## Document section
• • • • • • •

Should hopefully know within the next 2 weeks how many boys and girls I got out of this spawn. I can't wait to start the halfmoons. *grin*


----------



## Thistle (Jun 4, 2006)

More baby betta pics. (these will probably be the last ones posted from this batch as they'll be starting to go to their new homes starting the end of next week)


----------



## Ciddian (Mar 15, 2006)

They look wonderful!!!!! You got some great growth this spawn!!


----------



## Thistle (Jun 4, 2006)

Thanks! It sure has been an adventure with my first successful spawn.

I still can't believe the colours on them considering sire was orange with some slight black on him and dam was pure white with irid blue/purple. Oh well, that's petstore fish for ya. lol

Once they're all in their new homes I'll be taking a few weeks break before I try to spawn my HM pair. This should give me time to catch up on some other stuff that's been neglected cause of all those water changes.

• • • • • • •

## Dataset content
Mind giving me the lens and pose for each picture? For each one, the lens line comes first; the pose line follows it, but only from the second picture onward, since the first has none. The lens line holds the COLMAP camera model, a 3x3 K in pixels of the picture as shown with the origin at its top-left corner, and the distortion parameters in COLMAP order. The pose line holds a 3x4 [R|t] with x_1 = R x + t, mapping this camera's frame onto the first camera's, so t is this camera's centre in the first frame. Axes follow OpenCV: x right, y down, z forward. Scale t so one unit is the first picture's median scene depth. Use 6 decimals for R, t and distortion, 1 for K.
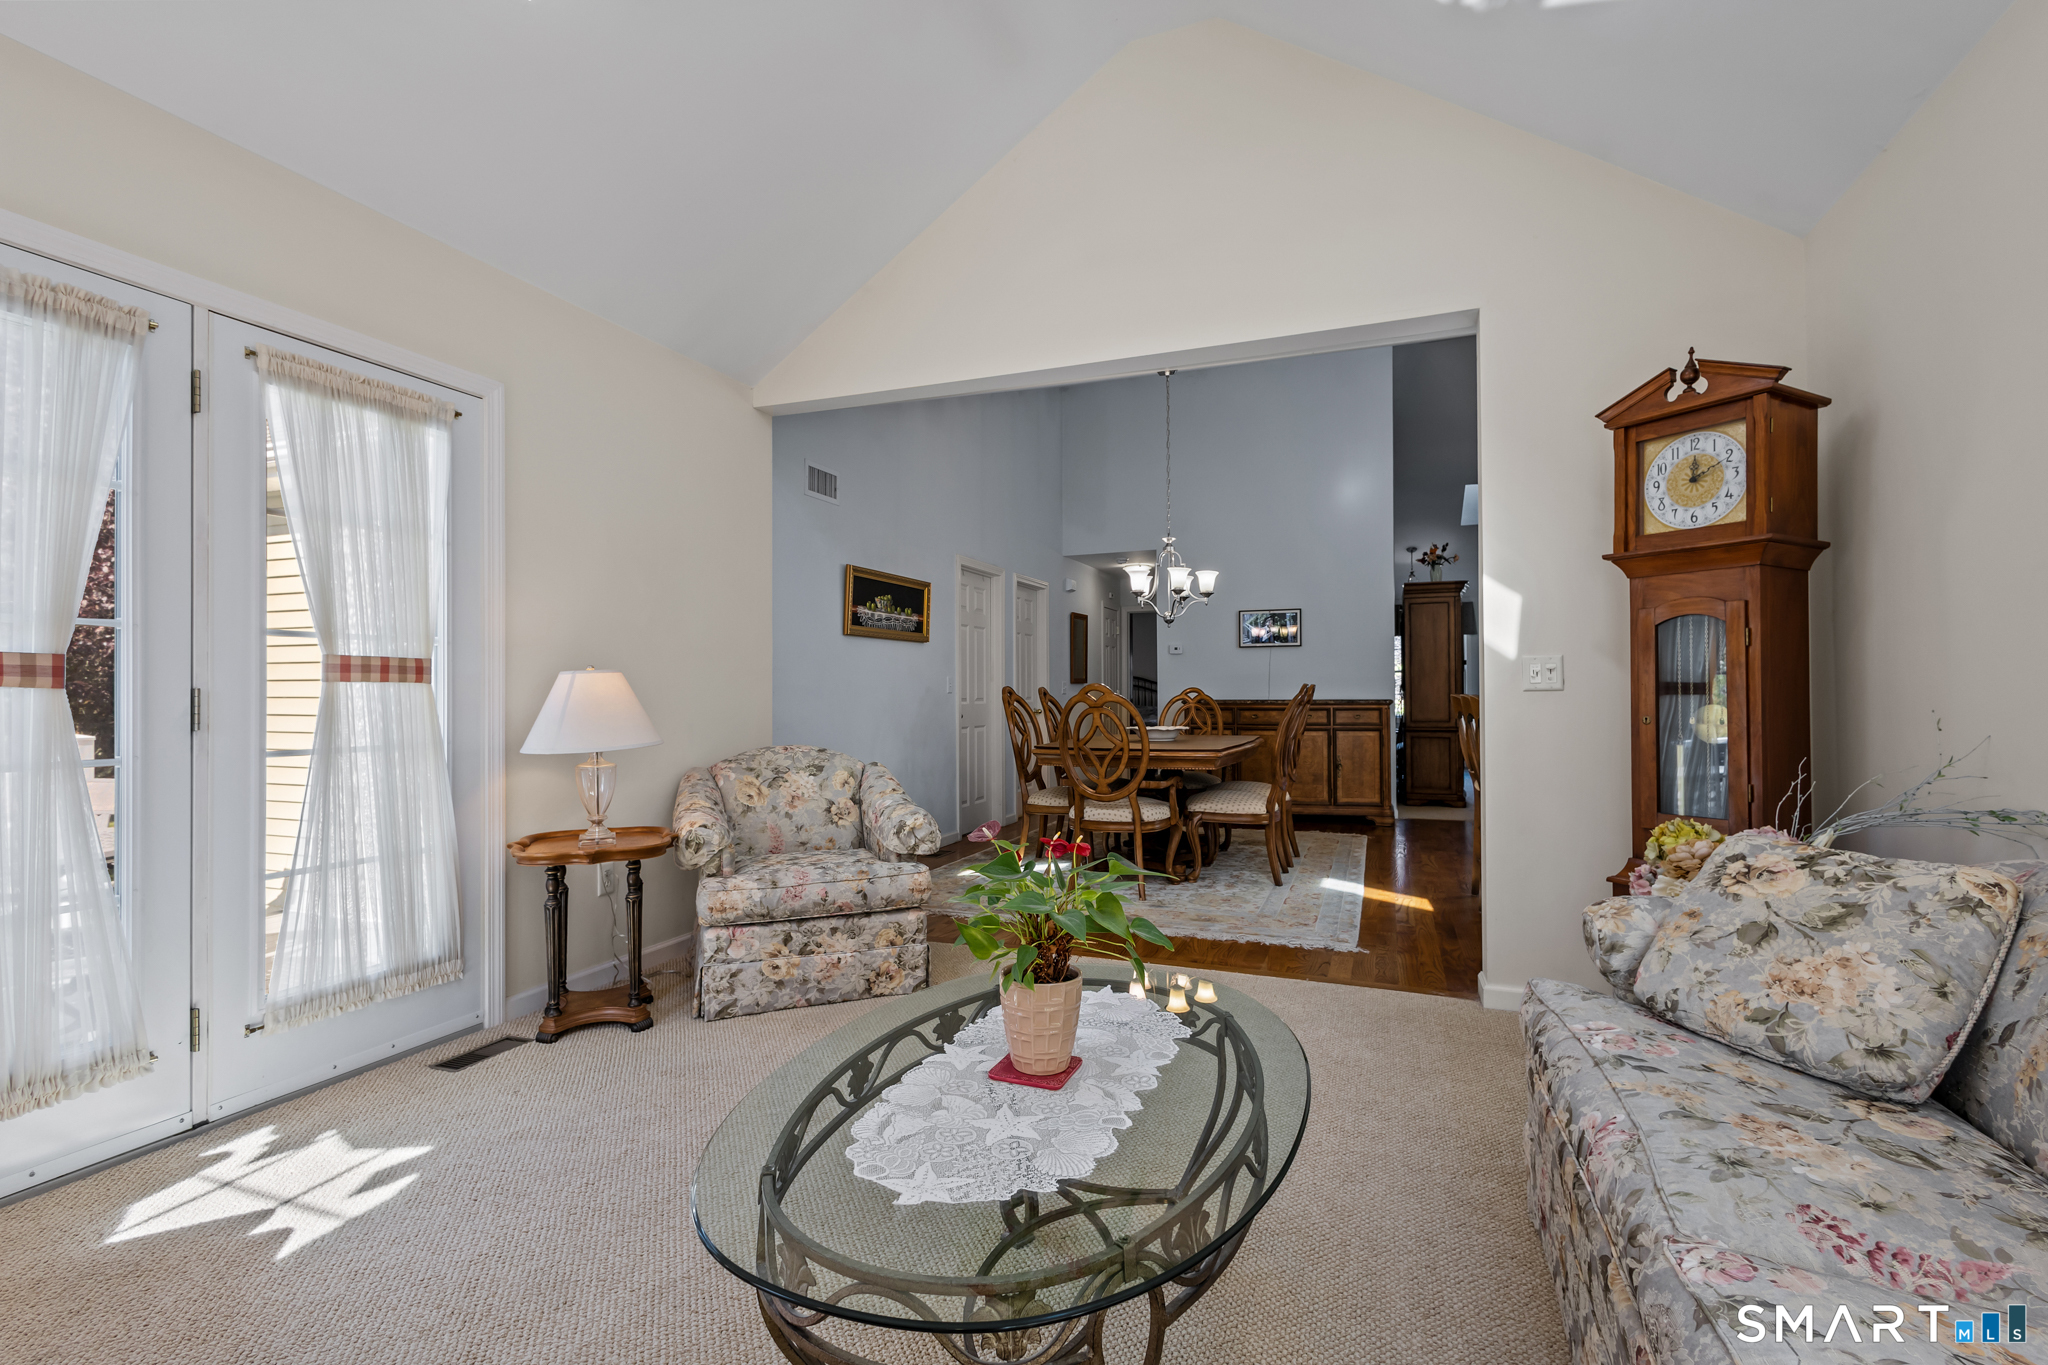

• • • • • • •

## What is required
Carry the betta forum thread forward from the end of its last post. The lines stand apart from the betta forum thread.

## Task result
----------



## Ciddian (Mar 15, 2006)

God they are sooo pretty ^^


----------



## Thistle (Jun 4, 2006)

It's been an absolute joy to watch these guys grow up. *beams with motherly pride*

I've raised kittens (even had to play midwife a few times during breach births) and baby budgies in my time but nothing compares to watching something grow from barely the size of the head of a pin to well over 1". Well, ok - there is my daughter but that's a whole 'nother story.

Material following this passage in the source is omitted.